L’opium en Occident une panacée
Grâce aux commerçants et explorateurs vénitiens, les savoirs conservés par la médecine arabe trouvent aussi un canal de diffusion en Europe. Le commerce de l’opium y est fermement établi dès le XIe siècle et intéresse autant les apothicaires et les droguistes que les alchimistes et les sorcières. À la frontière de la magie et de la médication, l’opium compte parmi les dizaines de substances naturelles dont on fait les onguents, les potions et autres élixirs, au même titre que d’autres plantes psychoactives, tels la jusquiame, la belladone, la mandragore ou l’ergot de seigle.
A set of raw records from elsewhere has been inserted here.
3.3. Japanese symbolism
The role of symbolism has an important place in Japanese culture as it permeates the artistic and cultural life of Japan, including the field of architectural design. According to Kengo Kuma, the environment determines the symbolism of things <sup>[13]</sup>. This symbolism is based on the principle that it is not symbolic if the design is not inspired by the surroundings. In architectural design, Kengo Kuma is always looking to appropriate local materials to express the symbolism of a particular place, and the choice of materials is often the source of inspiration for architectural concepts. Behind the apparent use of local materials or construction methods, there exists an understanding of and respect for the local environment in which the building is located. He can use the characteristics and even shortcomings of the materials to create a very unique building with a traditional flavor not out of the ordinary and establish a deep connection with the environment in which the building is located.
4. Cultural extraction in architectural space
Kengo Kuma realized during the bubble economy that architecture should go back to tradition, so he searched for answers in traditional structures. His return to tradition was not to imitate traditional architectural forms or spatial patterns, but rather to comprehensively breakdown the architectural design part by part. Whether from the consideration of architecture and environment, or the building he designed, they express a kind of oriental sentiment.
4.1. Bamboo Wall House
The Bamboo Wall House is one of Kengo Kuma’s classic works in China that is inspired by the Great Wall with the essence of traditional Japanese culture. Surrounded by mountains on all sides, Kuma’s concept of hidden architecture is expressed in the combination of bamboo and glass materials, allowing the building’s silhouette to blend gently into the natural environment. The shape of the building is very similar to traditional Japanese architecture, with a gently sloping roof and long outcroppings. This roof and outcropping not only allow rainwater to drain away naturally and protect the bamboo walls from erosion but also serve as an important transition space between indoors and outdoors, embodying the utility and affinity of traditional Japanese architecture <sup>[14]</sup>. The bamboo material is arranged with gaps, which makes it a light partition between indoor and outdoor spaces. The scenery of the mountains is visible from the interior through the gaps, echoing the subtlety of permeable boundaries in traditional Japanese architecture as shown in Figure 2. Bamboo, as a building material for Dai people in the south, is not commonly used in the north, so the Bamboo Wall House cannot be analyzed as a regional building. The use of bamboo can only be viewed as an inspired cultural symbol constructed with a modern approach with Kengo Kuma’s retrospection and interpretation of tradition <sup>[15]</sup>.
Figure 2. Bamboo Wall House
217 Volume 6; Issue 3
Dans l’Occident chrétien, il faut attendre la Renaissance pour que les propriétés de l’opium fassent l’objet d’une attention spécifique. Le mérite en revient principalement au médecin suisse Paracelse (1493-1541), qui ne peut concevoir de thérapeutique sans le spécifié anodyn, ou teinture d’opium, qu’il a mis au point. À sa suite, ses confrères allemands, hollandais et anglais s’enthousiasment pour les vertus curatives de ce médicament miracle qui devient le produit phare de la pharmacopée. Vers 1660, le médecin anglais Thomas Sydenham élabore le laudanum, en diluant l’opium dans du vin de Málaga et en lui ajoutant de nombreuses épices. Prescrit à des personnalités comme Oliver Cromwell ou Charles II, le remède connaît un succès durable, qui participe de l’expansion conquérante des disciplines médicales. L’opium tant vanté reste pourtant un produit rare et cher, réservé aux élites ou utilisé avec la plus grande parcimonie. Il faut attendre le XVIIIe siècle pour que les poudres du médecin anglais Dover lui assurent un début de démocratisation, puis le XIXe pour qu’il revête le statut de remède à tout faire, sous forme de grains ou de teinture. Il commence alors à être concurrencé par un autre produit parvenu beaucoup plus tardivement en Occident : la coca.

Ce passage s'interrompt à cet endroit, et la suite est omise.